Monday, February 8, 2010

The Role of Nations

When I think about the future, I often imagine a world where the traditional roles of nations have trickled away to be replaced by allegiances formed by interests, not geography. There are strong trends that point in this direction. Even now, many companies have become global conglomerates, their scope well beyond the limits of any borders. Look at the EU. Countries which for much of the last millenia were constantly at war with each other, have now opened their borders to each other and share in a common currency.

Even as individuals, we often find ourselves traveling between countries almost at will. More importantly, we communicate with individuals in other countries at will. You can Skype with a stranger in Russia just as easily (or more so for some) as you can approach someone at the corner coffee shop. The associations with which we identify ourselves can align by interest rather than geography. How many facebook groups can you join? Also, this is just the beginning of a trend. Who knows what will happen?

For instance, you usually rely on your local government for services (like police, fire, etc.). But some things are privatized like car insurance and health insurance. Now many of those companies are international companies. So you could be under the same insurance umbrella as someone in Germany. In fact, it is very likely that in some ways, you are already under the same financial umbrella (those banks are BIG).

And then there's the counterpoint: geopolitics.

I recently picked up a book called The Next 100 Years by George Friedman. Now any book that is a prediction of the next 100 years doesn't sound like it should be in the NON-fiction section, but in the 10% of the book I glanced through, I did get a good sense for how he thought, and the method he was using to make predictions. Primarily he thinks of the world as nations that make limited decisions based on protecting their national interests in the context of the global environment. It's quite different than my own approach, and thus, quite fascinating to me.

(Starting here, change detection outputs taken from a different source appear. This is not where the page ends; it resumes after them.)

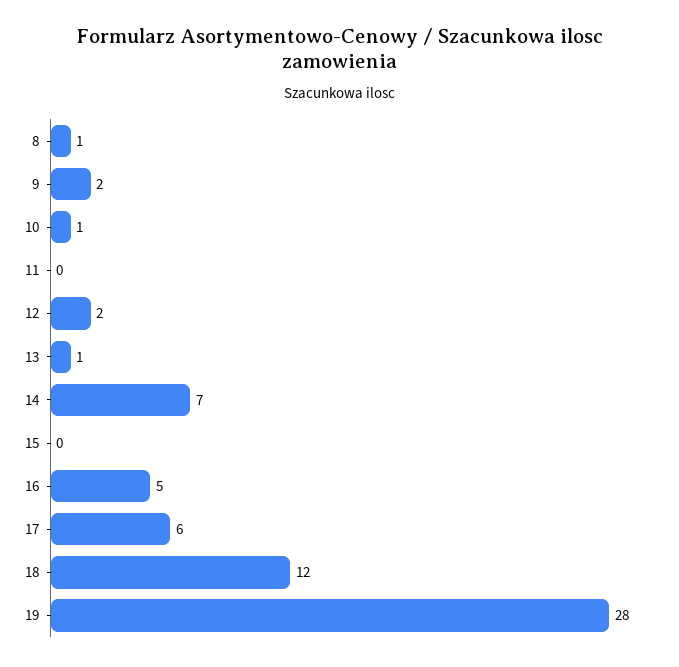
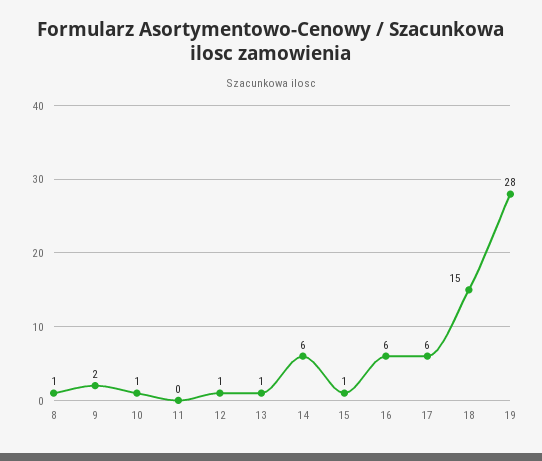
  {
    "8": 1,
    "9": 2,
    "10": 1,
    "11": 0,
-   "12": 2,
+   "12": 1,
    "13": 1,
-   "14": 7,
+   "14": 6,
-   "15": 0,
+   "15": 1,
-   "16": 5,
+   "16": 6,
    "17": 6,
-   "18": 12,
+   "18": 15,
    "19": 28
  }

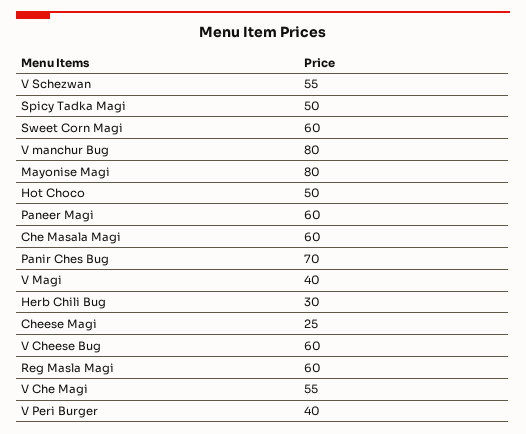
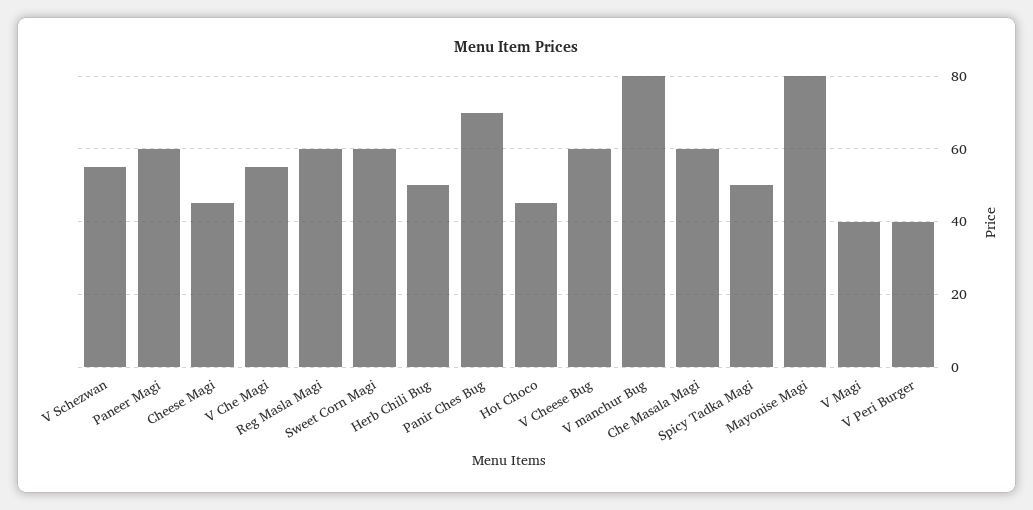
  {
    "V Schezwan": 55,
    "Spicy Tadka Magi": 50,
    "Sweet Corn Magi": 60,
    "V manchur Bug": 80,
    "Mayonise Magi": 80,
-   "Hot Choco": 50,
+   "Hot Choco": 45,
    "Paneer Magi": 60,
    "Che Masala Magi": 60,
    "Panir Ches Bug": 70,
    "V Magi": 40,
-   "Herb Chili Bug": 30,
+   "Herb Chili Bug": 50,
-   "Cheese Magi": 25,
+   "Cheese Magi": 45,
    "V Cheese Bug": 60,
    "Reg Masla Magi": 60,
    "V Che Magi": 55,
    "V Peri Burger": 40
  }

From his standpoint, the next century will be "much like the last one" except in every detail. There will be wars (US vs Japan, Turkey, and then Mexico this time) due to the inherent conflict of interests between the powers of the world. Meanwhile, I tend to believe that the next century or two will begin to alter the paradigm of history and hope that our pattern of global warfare will change.

Whether you believe his predictions or not, I think the book is worth a quick read through. His central thesis that the U.S. is and will continue to be the dominant superpower throughout the next century is certainly an interesting (and very probable) stance. In this viewpoint, things like military power, geography, and control of both the Pacific and Atlantic trade routes figure more importantly than any possibly political action. In particular, he gives a great analogy of how the US is like an adolescent, just starting to grow into its power, and clumsy and insecure as it does so. If the US is truly only beginning to reach its dominance, that gives us, the citizens of the most powerful nation in the world, the opportunity to have a dramatic impact on the rest of the world, hopefully for better rather than for worse.